If machine learning methods are to be used in industry, robots will have to learn faster than before how to grasp components safely. In the research project Deep Grasping, scientists from Fraunhofer IPA and the University of Stuttgart have developed a virtual learning environment. Here neural networks are trained and then transferred to real robots.
If robots learn to grasp objects from experience, the learning time is still too long to use artificial intelligence for handling tasks economically in industries. With the help of the developed virtual learning environment, robots now train their neural networks even before they are put into operation: The bin-picking processes are now only simulated. The pre-trained networks are then transferred to the real robot, which saves time.

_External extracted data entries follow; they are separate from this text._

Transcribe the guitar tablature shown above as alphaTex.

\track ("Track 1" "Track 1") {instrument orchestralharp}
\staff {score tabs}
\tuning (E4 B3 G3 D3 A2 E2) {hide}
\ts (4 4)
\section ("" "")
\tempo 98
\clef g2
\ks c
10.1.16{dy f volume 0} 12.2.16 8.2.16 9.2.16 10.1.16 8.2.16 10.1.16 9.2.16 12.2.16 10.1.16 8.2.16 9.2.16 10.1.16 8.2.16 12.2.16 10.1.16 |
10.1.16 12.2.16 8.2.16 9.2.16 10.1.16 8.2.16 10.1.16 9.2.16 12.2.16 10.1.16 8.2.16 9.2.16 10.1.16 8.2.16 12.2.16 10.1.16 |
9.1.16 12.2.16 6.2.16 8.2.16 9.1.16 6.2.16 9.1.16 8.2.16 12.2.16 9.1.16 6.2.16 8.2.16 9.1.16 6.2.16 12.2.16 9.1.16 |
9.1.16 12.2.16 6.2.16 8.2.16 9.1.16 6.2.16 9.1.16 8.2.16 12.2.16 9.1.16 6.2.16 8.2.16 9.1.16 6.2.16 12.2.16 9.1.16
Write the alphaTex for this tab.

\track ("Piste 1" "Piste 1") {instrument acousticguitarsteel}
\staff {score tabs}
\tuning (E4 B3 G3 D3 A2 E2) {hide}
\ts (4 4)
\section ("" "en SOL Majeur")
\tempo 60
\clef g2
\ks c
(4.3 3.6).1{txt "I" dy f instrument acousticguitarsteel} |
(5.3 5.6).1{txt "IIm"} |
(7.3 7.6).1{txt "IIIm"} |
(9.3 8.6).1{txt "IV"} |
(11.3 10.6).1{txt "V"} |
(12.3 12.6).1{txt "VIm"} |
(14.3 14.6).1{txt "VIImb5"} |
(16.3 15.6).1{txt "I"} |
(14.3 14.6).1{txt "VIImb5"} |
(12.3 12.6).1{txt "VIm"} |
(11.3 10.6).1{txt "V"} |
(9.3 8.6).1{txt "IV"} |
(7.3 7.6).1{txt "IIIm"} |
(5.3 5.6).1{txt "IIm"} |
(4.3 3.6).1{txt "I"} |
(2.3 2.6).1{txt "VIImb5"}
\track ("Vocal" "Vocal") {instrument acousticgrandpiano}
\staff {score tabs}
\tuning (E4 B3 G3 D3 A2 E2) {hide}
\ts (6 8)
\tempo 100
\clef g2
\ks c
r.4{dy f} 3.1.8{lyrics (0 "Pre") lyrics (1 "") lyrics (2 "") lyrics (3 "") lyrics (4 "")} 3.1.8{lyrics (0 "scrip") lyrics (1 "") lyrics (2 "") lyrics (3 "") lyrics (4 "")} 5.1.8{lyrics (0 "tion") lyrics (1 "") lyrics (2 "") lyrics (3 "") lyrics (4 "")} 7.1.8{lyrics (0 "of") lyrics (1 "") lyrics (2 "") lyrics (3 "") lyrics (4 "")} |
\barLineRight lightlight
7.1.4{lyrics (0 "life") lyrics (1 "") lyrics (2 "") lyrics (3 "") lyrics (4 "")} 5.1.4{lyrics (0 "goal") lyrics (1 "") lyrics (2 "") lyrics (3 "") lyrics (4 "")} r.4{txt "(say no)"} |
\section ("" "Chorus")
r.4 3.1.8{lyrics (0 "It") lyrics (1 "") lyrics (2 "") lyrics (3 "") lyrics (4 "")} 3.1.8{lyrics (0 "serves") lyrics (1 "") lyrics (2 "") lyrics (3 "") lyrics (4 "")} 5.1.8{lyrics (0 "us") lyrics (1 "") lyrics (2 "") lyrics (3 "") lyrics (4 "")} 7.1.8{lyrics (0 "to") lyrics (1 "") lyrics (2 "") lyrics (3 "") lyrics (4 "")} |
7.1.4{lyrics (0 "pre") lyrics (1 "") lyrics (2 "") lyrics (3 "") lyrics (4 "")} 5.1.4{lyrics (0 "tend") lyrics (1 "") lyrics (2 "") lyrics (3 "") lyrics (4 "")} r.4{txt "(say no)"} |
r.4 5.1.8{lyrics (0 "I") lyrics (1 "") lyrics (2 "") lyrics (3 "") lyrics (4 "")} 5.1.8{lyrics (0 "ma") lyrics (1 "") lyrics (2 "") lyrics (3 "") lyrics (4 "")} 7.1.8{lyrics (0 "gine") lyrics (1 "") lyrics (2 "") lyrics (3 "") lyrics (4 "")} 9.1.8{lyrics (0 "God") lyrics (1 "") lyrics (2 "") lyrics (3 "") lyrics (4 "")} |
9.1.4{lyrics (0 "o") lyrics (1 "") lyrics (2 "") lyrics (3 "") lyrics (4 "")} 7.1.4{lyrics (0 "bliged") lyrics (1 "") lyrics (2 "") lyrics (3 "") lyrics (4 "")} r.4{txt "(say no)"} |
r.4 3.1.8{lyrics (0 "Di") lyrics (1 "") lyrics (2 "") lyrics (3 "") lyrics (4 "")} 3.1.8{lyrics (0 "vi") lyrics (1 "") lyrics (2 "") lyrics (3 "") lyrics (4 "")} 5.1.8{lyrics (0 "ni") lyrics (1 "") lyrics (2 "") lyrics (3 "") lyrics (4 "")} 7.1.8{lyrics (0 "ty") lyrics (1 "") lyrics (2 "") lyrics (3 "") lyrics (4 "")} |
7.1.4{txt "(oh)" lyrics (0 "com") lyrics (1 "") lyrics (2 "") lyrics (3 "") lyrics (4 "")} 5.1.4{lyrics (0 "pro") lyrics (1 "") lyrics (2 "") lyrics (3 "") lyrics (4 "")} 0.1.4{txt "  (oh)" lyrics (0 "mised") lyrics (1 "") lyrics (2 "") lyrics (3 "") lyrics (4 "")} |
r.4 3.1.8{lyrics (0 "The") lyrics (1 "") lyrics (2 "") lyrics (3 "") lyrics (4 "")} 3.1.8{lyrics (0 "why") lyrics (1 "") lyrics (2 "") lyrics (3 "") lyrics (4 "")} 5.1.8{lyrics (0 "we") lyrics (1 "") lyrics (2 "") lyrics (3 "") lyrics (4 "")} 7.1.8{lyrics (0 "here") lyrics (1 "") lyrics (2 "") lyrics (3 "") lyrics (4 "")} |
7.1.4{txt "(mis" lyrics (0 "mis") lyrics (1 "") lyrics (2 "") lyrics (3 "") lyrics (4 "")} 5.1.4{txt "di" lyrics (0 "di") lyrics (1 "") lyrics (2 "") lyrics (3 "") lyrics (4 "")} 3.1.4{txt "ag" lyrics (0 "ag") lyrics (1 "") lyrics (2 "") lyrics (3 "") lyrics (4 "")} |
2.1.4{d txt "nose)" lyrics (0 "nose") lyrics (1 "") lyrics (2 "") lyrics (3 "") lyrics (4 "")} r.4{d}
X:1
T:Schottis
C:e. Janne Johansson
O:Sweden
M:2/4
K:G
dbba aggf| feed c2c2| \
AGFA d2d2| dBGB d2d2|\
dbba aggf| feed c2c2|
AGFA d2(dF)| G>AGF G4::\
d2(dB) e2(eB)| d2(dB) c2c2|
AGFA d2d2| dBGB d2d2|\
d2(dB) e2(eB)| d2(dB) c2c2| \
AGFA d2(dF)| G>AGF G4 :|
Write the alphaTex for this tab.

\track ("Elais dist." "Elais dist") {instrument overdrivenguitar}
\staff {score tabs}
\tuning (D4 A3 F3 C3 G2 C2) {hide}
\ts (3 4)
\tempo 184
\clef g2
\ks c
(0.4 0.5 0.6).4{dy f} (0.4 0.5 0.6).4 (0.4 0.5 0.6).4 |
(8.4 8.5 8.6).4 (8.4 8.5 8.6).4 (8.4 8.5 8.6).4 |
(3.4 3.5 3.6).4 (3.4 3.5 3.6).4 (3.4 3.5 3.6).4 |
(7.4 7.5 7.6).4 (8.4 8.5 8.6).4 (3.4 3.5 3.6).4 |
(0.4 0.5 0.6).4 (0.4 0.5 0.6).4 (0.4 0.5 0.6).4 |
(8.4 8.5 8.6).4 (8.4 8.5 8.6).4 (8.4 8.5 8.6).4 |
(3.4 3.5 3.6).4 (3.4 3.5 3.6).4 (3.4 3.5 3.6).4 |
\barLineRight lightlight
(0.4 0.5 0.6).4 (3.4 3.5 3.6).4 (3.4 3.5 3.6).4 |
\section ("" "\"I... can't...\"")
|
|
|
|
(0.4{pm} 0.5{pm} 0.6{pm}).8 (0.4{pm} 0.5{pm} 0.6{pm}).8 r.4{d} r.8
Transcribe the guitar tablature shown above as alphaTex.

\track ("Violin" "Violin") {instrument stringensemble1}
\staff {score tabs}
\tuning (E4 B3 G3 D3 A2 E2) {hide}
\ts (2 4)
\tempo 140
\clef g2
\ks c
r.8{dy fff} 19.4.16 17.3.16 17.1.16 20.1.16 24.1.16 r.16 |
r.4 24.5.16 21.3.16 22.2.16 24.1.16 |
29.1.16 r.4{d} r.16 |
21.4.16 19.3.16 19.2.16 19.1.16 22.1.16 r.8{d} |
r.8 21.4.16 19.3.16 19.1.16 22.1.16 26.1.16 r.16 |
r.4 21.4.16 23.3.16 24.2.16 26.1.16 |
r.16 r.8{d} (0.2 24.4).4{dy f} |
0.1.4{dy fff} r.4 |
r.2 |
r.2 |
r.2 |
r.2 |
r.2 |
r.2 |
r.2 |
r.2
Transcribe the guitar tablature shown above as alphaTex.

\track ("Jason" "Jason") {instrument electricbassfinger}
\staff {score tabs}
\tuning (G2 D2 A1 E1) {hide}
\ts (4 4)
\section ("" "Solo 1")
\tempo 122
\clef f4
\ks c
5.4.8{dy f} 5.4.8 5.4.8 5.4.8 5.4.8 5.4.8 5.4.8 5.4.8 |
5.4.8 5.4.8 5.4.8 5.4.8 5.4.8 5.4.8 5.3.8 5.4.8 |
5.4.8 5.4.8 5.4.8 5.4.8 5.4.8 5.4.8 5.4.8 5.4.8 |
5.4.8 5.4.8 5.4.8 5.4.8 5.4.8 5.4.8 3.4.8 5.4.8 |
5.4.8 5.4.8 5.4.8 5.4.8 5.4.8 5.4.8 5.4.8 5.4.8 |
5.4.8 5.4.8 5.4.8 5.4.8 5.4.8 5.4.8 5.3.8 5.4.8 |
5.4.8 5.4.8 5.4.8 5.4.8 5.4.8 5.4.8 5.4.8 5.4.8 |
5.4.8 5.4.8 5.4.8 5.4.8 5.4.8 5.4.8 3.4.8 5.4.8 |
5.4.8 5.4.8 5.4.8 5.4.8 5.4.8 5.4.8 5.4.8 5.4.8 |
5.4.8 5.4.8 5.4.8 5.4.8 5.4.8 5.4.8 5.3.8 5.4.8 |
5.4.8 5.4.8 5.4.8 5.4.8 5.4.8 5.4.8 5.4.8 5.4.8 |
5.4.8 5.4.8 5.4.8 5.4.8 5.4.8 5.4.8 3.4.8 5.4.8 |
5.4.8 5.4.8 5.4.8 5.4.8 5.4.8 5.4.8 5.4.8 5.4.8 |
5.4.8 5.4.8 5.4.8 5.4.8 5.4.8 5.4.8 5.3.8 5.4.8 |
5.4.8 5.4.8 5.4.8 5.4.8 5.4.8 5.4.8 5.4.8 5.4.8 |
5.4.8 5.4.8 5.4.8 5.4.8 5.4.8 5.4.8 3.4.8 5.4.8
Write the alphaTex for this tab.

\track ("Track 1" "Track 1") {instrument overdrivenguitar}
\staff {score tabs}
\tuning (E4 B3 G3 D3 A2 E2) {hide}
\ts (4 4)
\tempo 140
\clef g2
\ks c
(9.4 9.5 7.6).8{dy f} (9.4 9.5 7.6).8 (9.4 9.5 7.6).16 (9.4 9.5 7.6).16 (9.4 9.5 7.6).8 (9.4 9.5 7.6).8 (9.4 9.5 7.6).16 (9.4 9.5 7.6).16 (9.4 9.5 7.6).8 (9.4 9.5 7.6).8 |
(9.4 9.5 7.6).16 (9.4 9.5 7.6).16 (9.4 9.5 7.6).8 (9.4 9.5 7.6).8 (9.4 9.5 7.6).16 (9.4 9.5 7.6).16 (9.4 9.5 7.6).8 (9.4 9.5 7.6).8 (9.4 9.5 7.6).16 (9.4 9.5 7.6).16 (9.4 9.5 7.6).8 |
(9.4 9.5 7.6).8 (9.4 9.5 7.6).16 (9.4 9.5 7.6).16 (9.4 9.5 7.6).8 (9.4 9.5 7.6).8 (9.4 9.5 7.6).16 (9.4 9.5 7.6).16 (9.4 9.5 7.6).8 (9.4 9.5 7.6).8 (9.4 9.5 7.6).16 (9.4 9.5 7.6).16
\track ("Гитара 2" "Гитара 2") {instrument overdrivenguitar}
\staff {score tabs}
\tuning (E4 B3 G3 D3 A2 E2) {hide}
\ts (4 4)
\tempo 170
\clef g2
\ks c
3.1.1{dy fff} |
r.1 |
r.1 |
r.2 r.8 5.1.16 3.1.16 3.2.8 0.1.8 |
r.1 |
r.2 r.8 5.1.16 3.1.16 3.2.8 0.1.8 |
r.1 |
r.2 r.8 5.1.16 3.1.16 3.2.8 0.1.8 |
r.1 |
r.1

For the project a dataset for neural networks was created, which shows typical bin-picking scenarios and, thanks to its size, is able to train even deep neural networks. Within this framework, neural learning methods for object recognition with 2D and 3D data for the separation of workpieces by robots were developed and verified on test platforms. The image processing algorithms teach themselves new workpieces in order to reduce the need for experts when it comes to commissioning or changing workpieces. Within the research project an approach for 6D object pose estimation was developed, which provides robust and accurate estimations based on simulated and real data within a few milliseconds.
The project was based on two applications: the separation of chaotically stored, rigid workpieces, as is often done in industry when loading machines, and the handling of stacked, sometimes yielding objects, which are typically found in retail.